* start Page *

I’m left thinking that some of these skills are things that could probably be applied elsewhere. All too often we rely on what other people say and do, when it’d really be better to take control over the situation. As a mundane example, this type of thing happened all the time at work, when people would come up to me with rambling stories and questions. So rather than directly answering their questions, you take control of the call. “Do you have a waiting list?” lead me to ask about the size of the group. And from there, I’d either tell them we had no list and make a mental note that we had a group coming in, or I’d tell them we did have a list, but the fact that I’d already asked about the size of their group somehow made them seem more receptive to me taking putting them on our waiting list, as opposed to them not coming in.

The whole dispatching thing is vaguely reminiscent of games, though. Rather than deciding where to place a teleporter and sentry gun in TF2, they’re deciding what police cars and fire trucks to send to a given location. (He described it as something vaguely like chess.) Rather than being a “shoot ’em up” game, it’s a strategy game.

Problems

Here are the types of things my mind picked up on today that no one else on the face of the planet would notice, much less care about:

  • mot.com (MOT is Motorola’s stock ticker) resolves to 192.168.0.110, a non-routable internal IP.
  • Doing a traceroute from here to mot.com, it goes through six routers (four at school, two upstream) before they start dropping packets. Every single router, in my mind, should be checking for impossible conditions like that and dropping packets. But, if nothing else, our edge router should do this filtering, as should the first upstream router.
  • One of Waltham’s firefighters transmits a sidetone when he keys up, in addition to his MDC data. This is a weird problem. (What’s supposed to happen is that the radio transmits a little data burst at the start of each transmission, identifying his radio. The exchange takes about 200ms, so, while the radio transmits this, it beeps at the user to indicate that they shouldn’t start talking yet. When it stops, it starts transmitting his audio.) In this case, the sidetone and data burst are both getting transmitted.

School

For reasons that even I don’t understand, I find myself thinking a lot about improving schools. And yesterday was one of those joyous experiences where several different thoughts suddenly overlapped, forming something new.

One of my professors is an adjunct professor who teaches at several different schools. And she was talking about how it seemed to her that a decent number of prestigious schools focus too much on theoretical and abstract concepts, but no so much on real-life applications. This nicely sums up one of the areas in which I’d like to see grade schools improved.

* end Page *
* start Information shown *

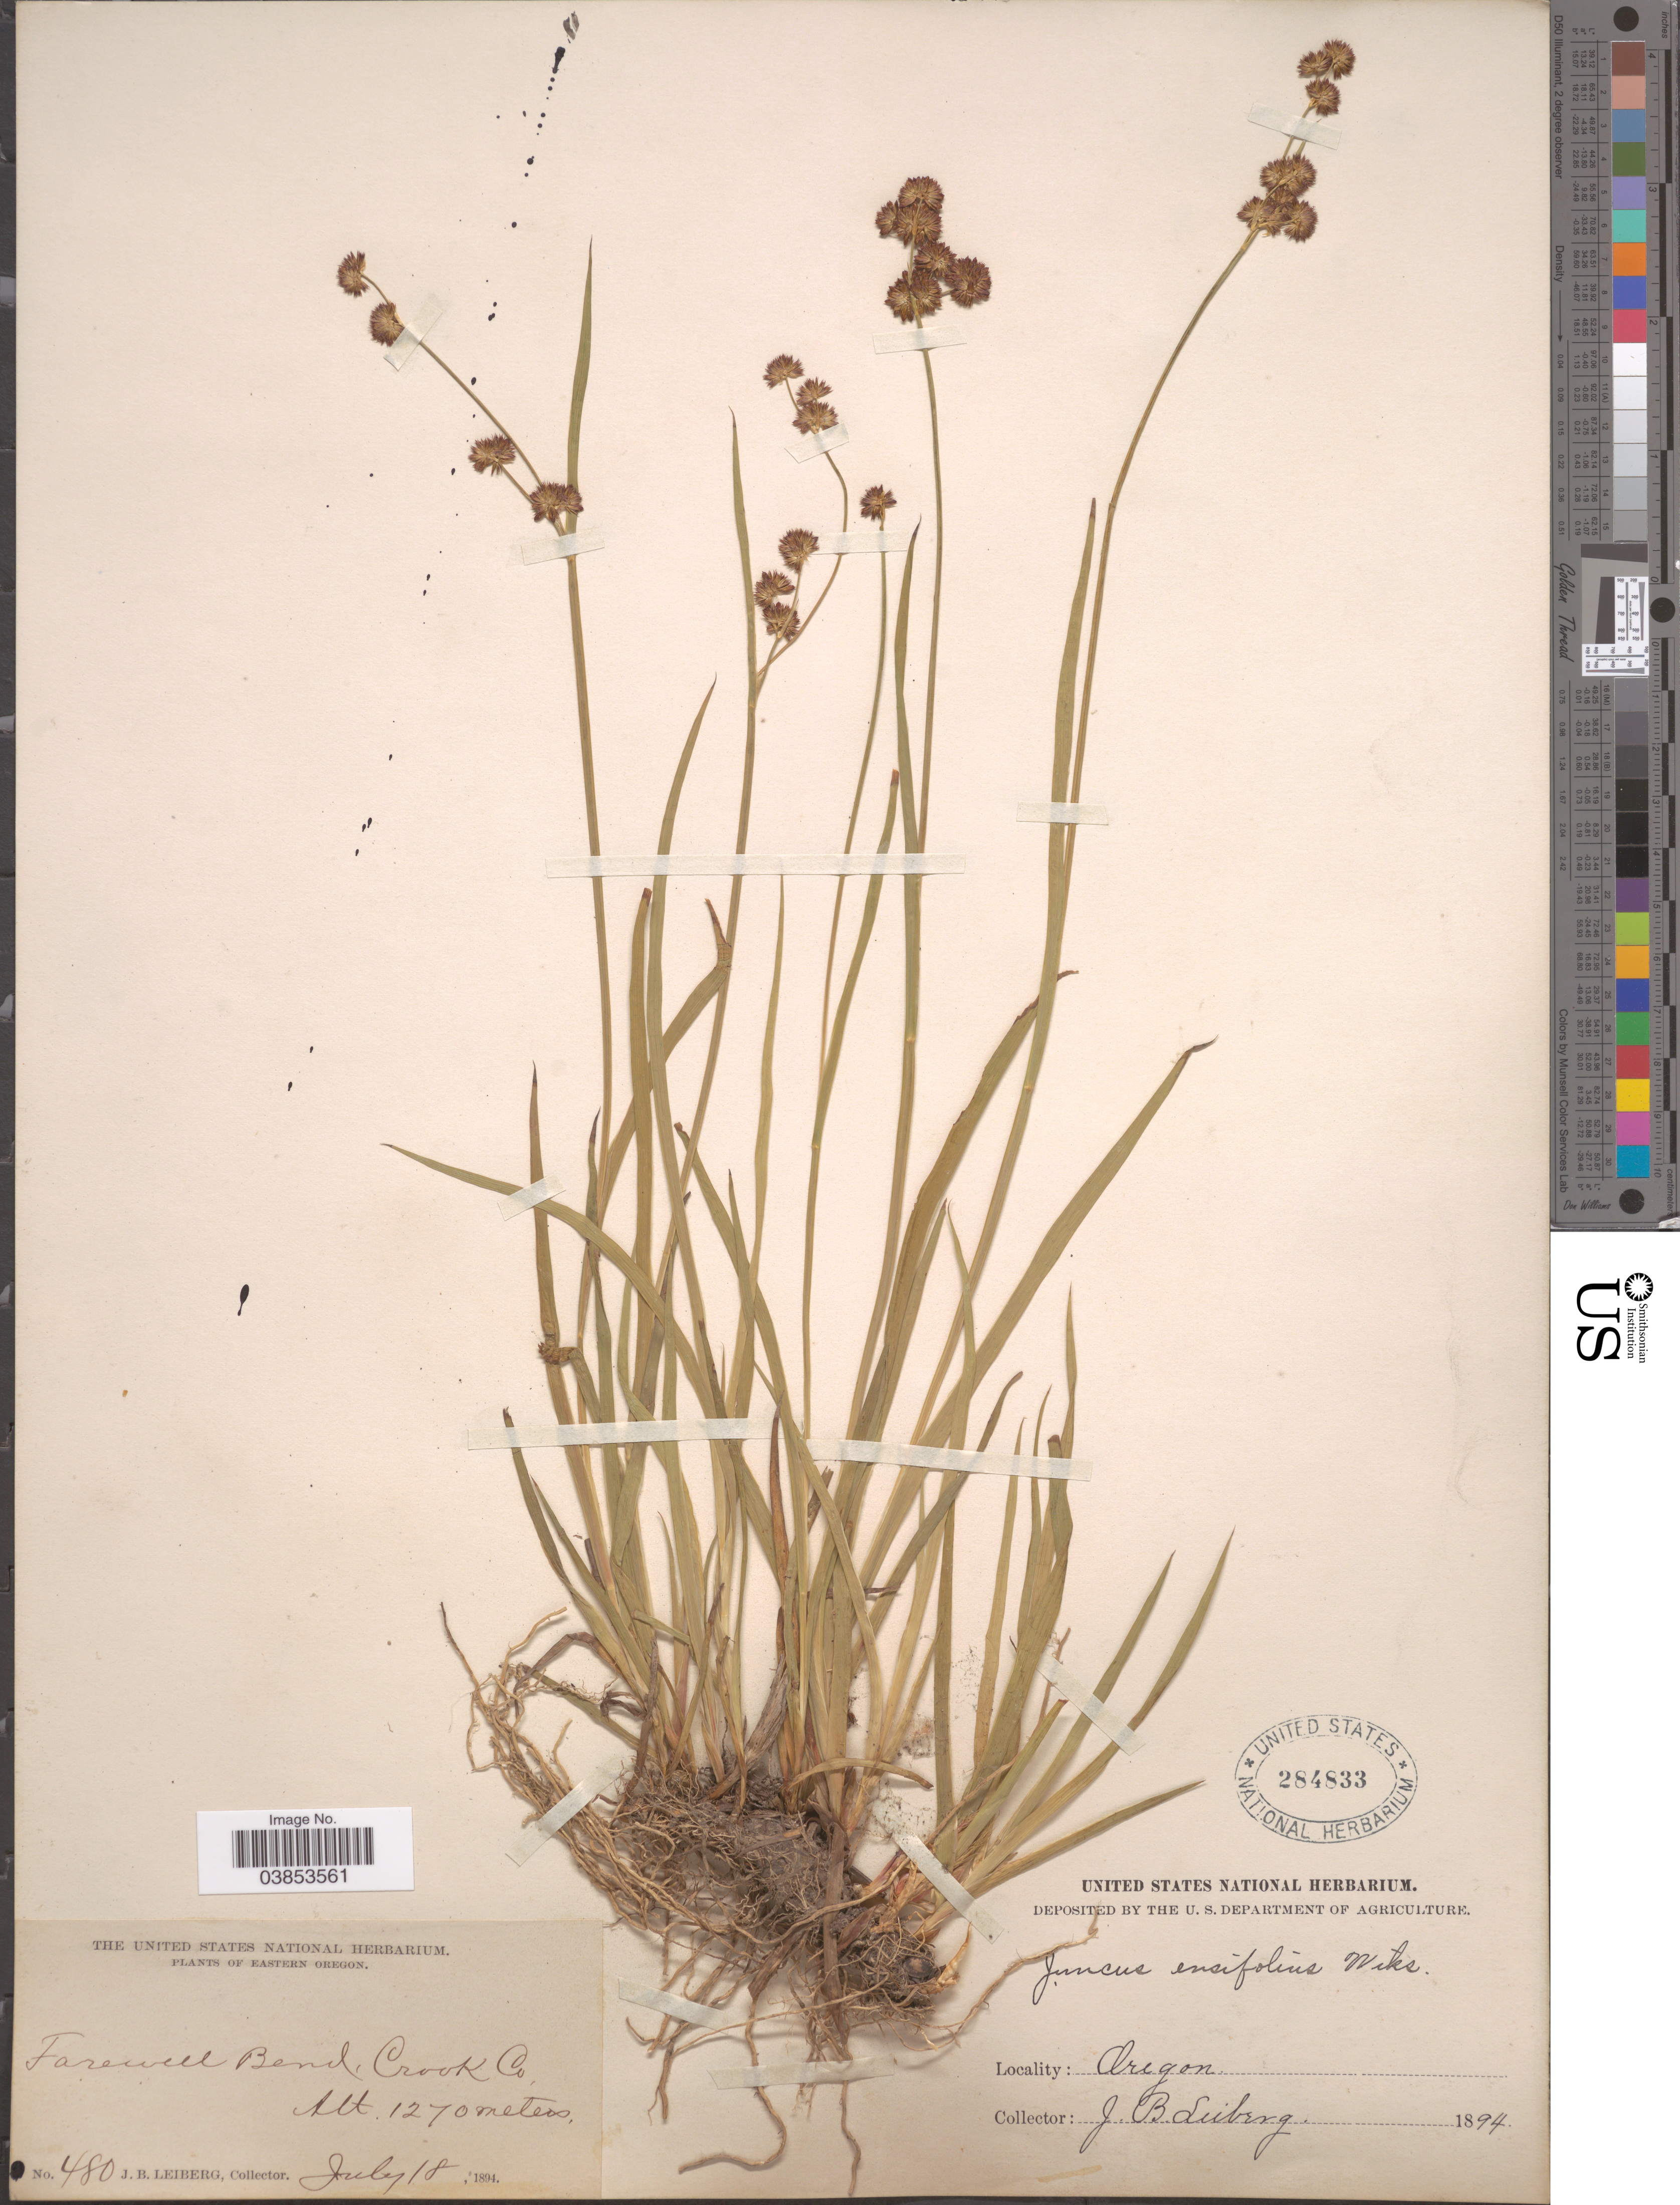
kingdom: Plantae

* end Information shown *
* start Information shown *

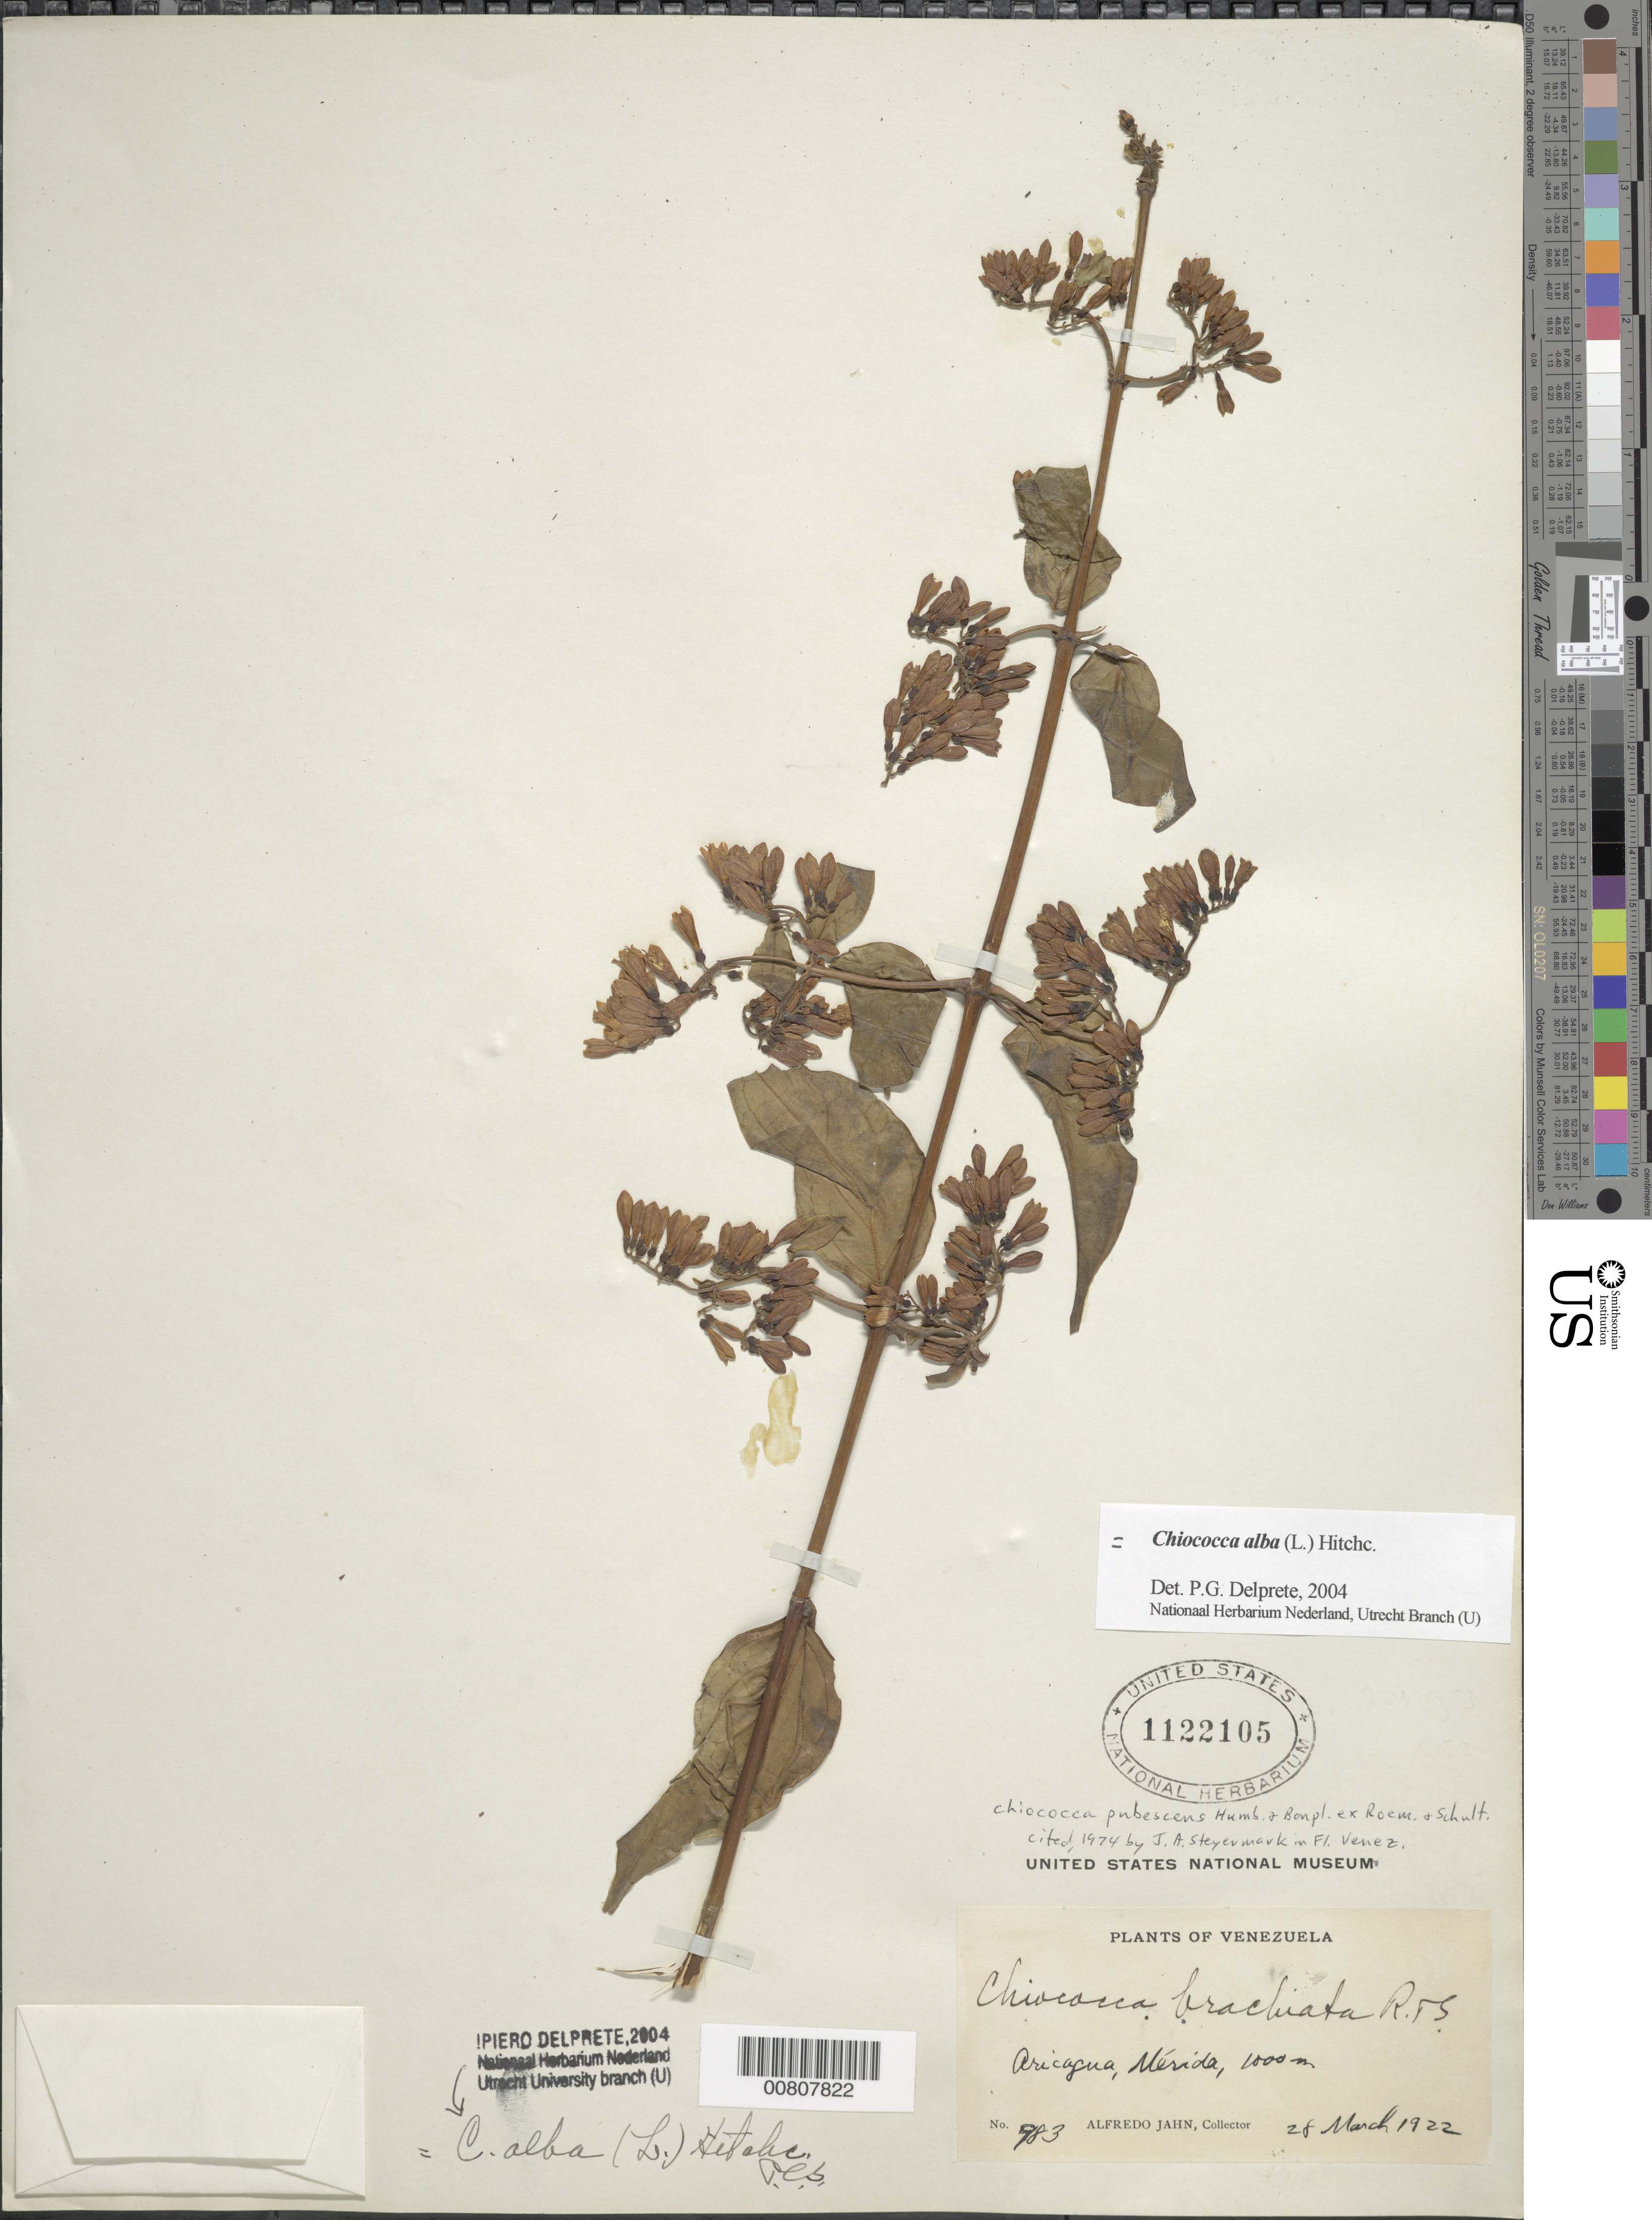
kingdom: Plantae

* end Information shown *

#### [Tasks for this exercise]
1. In the blog post, how many routers does the traceroute to mot.com pass through before packets start getting dropped?
2. Return the stretch of the blog post that begins at the words containing "Here are the" and ends with "non-routable internal IP.".

#### [Solution list]
1. Six routers: four at school and two upstream.

2.
Here are the types of things my mind picked up on today that no one else on the face of the planet would notice, much less care about:

  • mot.com (MOT is Motorola’s stock ticker) resolves to 192.168.0.110, a non-routable internal IP.